START STORED ROWS

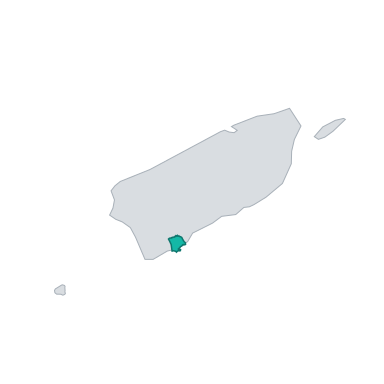 Guánica, Puerto Rico (highlighted), rotated 330°
{"feature_id": "32010507B43804230876127", "entity_name": "Guánica", "entity_type": "district", "adm_level": 2, "iso_a3": "PRI", "parent_name": "Puerto Rico", "parent_adm1": "", "projection": "natural_earth1", "projection_center": [-66.908, 17.98], "detail": "fine", "context": "in_parent", "style": "filled", "palette": "teal", "viewbox_px": 384, "rotation_deg": 330, "n_neighbors": 0, "source": "geoboundaries", "source_scale": "gbopen_adm2", "svg_char_len": 2292}
<svg xmlns="http://www.w3.org/2000/svg" viewBox="0 0 384 384"><g transform="rotate(330 192 192)"><path d="M254.2,158.7L258.2,161.7L262.0,161.2L258.9,155.1L261.8,155.1L286.3,158.9L302.1,165.2L318.3,168.3L319.4,189.3L306.9,197.7L298.7,206.5L292.1,217.2L274.6,229.8L253.5,233.5L239.5,233.9L234.3,233.5L229.2,231.3L218.6,233.4L205.5,227.9L194.3,229.2L172.0,227.9L163.6,232.7L155.6,233.8L147.8,232.9L141.1,230.8L124.6,230.9L117.6,226.8L120.5,202.9L120.8,192.0L116.7,183.1L112.3,177.5L109.1,170.8L115.5,166.4L120.9,160.1L122.5,150.5L128.4,148.1L135.2,147.0L166.8,151.5L246.7,154.0L251.2,154.8L254.2,158.7ZM344.4,209.9L334.4,210.9L327.8,209.6L325.6,205.2L337.8,201.0L352.0,201.6L360.1,204.1L361.1,205.8L344.4,209.9ZM31.1,216.9L29.9,217.0L28.7,216.8L28.2,216.4L27.4,215.0L23.7,212.8L22.9,210.7L23.7,208.5L25.2,207.6L32.6,207.4L33.4,207.6L34.8,209.1L34.9,210.2L34.1,211.2L32.8,213.9L32.3,214.5L31.9,215.2L31.7,216.4L31.1,216.9Z" fill="#d9dde1" stroke="#a8b0b8" stroke-width="1"/><path d="M157.6,222.2L157.2,222.2L156.9,222.3L156.7,222.3L156.4,222.0L156.3,222.4L156.0,222.3L155.6,222.2L155.6,221.9L155.0,221.9L154.8,222.2L154.2,222.3L153.7,221.9L153.1,221.7L153.1,221.8L152.7,221.8L151.7,221.3L151.3,221.3L151.0,221.4L151.0,221.5L150.7,221.4L150.3,221.1L149.6,220.8L148.8,220.8L148.6,220.9L148.1,221.0L148.0,223.9L147.9,224.8L147.8,225.8L147.7,227.2L147.6,227.3L145.2,233.2L145.6,233.4L146.3,233.5L146.9,233.9L147.6,234.6L148.1,235.1L148.4,235.7L148.4,236.3L149.4,236.1L149.8,235.9L150.6,236.1L151.0,236.2L151.2,236.3L151.5,236.6L152.0,236.9L152.6,237.0L152.9,236.6L153.0,236.4L153.3,236.2L153.2,235.9L152.7,235.7L152.1,235.5L151.6,235.4L151.5,235.0L151.7,234.5L152.1,234.4L152.8,234.3L153.4,234.1L153.5,234.1L154.1,233.9L154.5,233.6L155.3,233.6L155.9,233.6L156.0,233.6L156.5,233.5L156.8,233.4L157.2,233.2L157.7,233.0L158.2,233.1L158.5,233.4L158.5,233.8L159.9,234.1L160.1,234.2L160.3,234.1L160.4,233.9L160.4,233.5L160.6,233.0L160.8,232.8L160.6,231.7L160.3,231.1L160.3,230.8L160.3,227.8L160.4,227.1L160.4,226.6L160.4,226.2L160.2,225.9L160.0,225.4L159.8,225.1L159.6,224.8L159.1,224.5L158.8,224.2L158.8,223.9L158.8,223.7L158.7,223.7L158.4,223.4L158.2,223.5L157.9,223.3L158.0,223.2L157.9,222.8L157.7,223.0L157.5,222.8L157.6,222.6L157.6,222.2Z" fill="#14b8a6" stroke="#0f766e" stroke-width="1.5"/></g></svg>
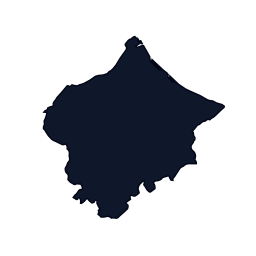 outline of Ivory Coast, rotated 229°
{"feature_id": "CIV", "entity_name": "Ivory Coast", "entity_type": "country or territory", "adm_level": 0, "iso_a3": "CIV", "parent_name": "Africa", "parent_adm1": "", "projection": "natural_earth1", "projection_center": [-5.78, 7.538], "detail": "fine", "context": "isolated", "style": "filled", "palette": "ink", "viewbox_px": 256, "rotation_deg": 229, "n_neighbors": 0, "source": "natural_earth", "source_scale": "50m", "svg_char_len": 3426}
<svg xmlns="http://www.w3.org/2000/svg" viewBox="0 0 256 256"><g transform="rotate(229 128 128)"><path d="M70.9,56.4L71.6,56.4L73.4,55.8L75.0,54.4L76.6,51.5L78.6,49.2L81.0,49.3L81.6,48.9L82.5,48.8L83.4,50.3L84.4,51.5L85.1,51.5L85.6,53.7L89.9,54.7L91.7,55.3L93.2,56.9L93.7,56.9L94.4,56.6L94.9,56.0L95.0,55.4L94.3,53.9L94.6,52.6L95.3,51.5L96.4,51.4L98.0,51.1L99.9,51.1L101.3,51.3L101.9,50.1L101.4,46.8L101.5,45.0L101.7,43.5L102.3,42.9L104.3,44.8L106.3,45.5L107.6,45.6L108.0,45.2L107.4,43.1L107.6,42.5L108.1,42.1L109.0,41.9L111.5,41.1L112.2,44.5L112.0,45.6L112.5,47.8L113.1,49.9L113.1,50.7L112.5,52.0L111.9,53.2L112.0,53.7L113.0,54.5L114.8,55.3L116.8,55.5L117.9,54.3L119.0,53.3L119.8,52.4L120.0,51.1L121.2,50.2L124.8,49.0L128.0,48.8L128.8,49.2L130.2,51.0L132.1,52.3L134.9,52.1L136.9,52.8L138.7,54.2L139.9,57.3L141.2,59.6L141.8,62.7L143.8,64.4L145.4,65.2L147.6,67.5L149.8,68.6L152.2,68.4L153.2,69.6L155.0,70.4L156.7,70.5L158.2,67.8L160.3,66.8L165.4,64.7L167.4,63.7L169.4,63.1L174.3,62.9L178.9,63.5L181.2,64.0L182.7,63.7L184.2,64.9L185.7,67.6L187.0,68.4L188.3,69.4L189.2,71.5L190.3,73.5L190.9,74.4L192.3,76.5L193.5,76.5L194.6,75.6L195.1,75.0L195.4,76.3L194.9,78.5L195.0,79.9L195.7,80.4L195.3,82.2L194.0,85.1L194.0,86.9L195.3,87.4L196.3,89.3L196.8,92.5L197.4,93.6L197.5,94.2L198.5,102.0L199.7,109.7L198.9,110.7L197.9,111.0L197.2,111.4L197.0,112.1L197.4,113.2L197.2,114.1L195.9,114.8L193.0,117.3L192.8,118.3L192.1,120.4L191.4,121.6L190.5,124.0L189.1,130.3L188.5,135.5L188.4,137.1L187.9,138.2L187.2,139.8L184.1,144.3L182.6,148.0L182.8,149.5L182.9,151.1L182.4,152.3L182.5,155.4L182.9,157.9L183.4,160.5L185.7,167.6L186.8,172.0L187.6,175.5L188.2,177.9L188.8,178.8L189.1,179.7L192.4,180.4L193.0,180.9L193.9,185.5L193.8,187.5L193.1,188.3L193.2,190.1L193.0,192.2L192.5,193.1L190.7,193.2L189.4,194.0L187.7,193.7L187.6,193.1L186.7,193.0L184.2,191.7L184.6,187.8L183.5,187.6L182.6,188.1L180.8,192.9L180.0,193.7L167.7,191.2L165.0,189.3L161.8,188.8L156.2,189.0L151.6,189.6L150.3,190.8L161.9,190.1L163.2,190.3L163.8,191.0L149.1,192.5L143.5,193.5L141.8,193.2L140.5,191.7L134.5,191.5L133.2,192.0L132.5,193.1L134.9,192.9L138.6,192.8L139.7,193.7L127.8,194.8L119.6,197.0L116.1,198.5L104.7,203.8L97.7,206.2L95.8,207.1L92.7,209.7L88.6,211.3L84.0,214.3L81.2,214.9L80.6,214.0L80.5,208.9L80.1,202.1L80.2,199.5L80.6,197.1L80.6,195.1L82.0,194.3L82.4,193.4L82.6,190.8L83.9,188.4L83.9,184.2L84.3,183.3L84.6,182.2L84.1,179.5L83.3,174.3L83.0,174.0L82.7,174.2L81.9,174.3L79.1,172.5L76.9,172.2L75.3,170.7L75.2,168.9L74.4,167.9L73.9,165.9L73.1,163.6L71.0,162.2L68.9,161.8L67.4,162.1L65.7,162.0L63.8,161.3L62.4,160.4L61.1,158.7L59.9,157.4L59.0,157.5L57.8,157.2L56.7,156.6L56.3,156.1L61.1,150.7L62.7,148.1L62.9,146.5L62.9,144.9L63.4,143.2L63.6,140.7L60.9,131.5L60.3,128.6L59.6,127.8L59.1,127.5L60.5,126.3L62.3,126.6L65.1,127.5L65.7,126.6L67.9,121.9L67.8,120.2L67.6,119.0L68.8,115.8L69.8,114.6L70.3,113.3L70.2,111.5L69.4,110.8L68.5,110.9L67.3,110.5L65.5,109.4L64.6,108.5L64.9,104.3L65.0,103.0L65.7,102.2L66.7,102.0L69.4,101.9L71.7,102.4L73.7,102.7L74.7,102.7L75.6,103.9L76.7,105.2L77.7,105.2L78.1,104.2L77.9,100.1L77.2,97.9L75.7,95.7L71.8,93.9L71.7,91.4L72.1,88.7L72.9,87.7L75.8,85.9L75.3,85.0L74.4,84.0L72.6,83.0L73.0,79.7L73.1,76.8L71.5,77.1L69.9,77.3L68.6,76.4L67.4,74.6L67.2,69.7L67.2,64.1L67.0,61.6L67.5,60.2L68.8,59.0L70.4,57.4L70.9,56.4ZM186.1,193.8L185.5,194.8L182.4,194.1L183.1,193.2L186.1,193.8Z" fill="#0f172a" stroke="#020617" stroke-width="1.5"/></g></svg>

END STORED ROWS

* GOAL
Count the lines in the records above that contain the string "projection", and reply with only that number.

* FULL OUTPUT
2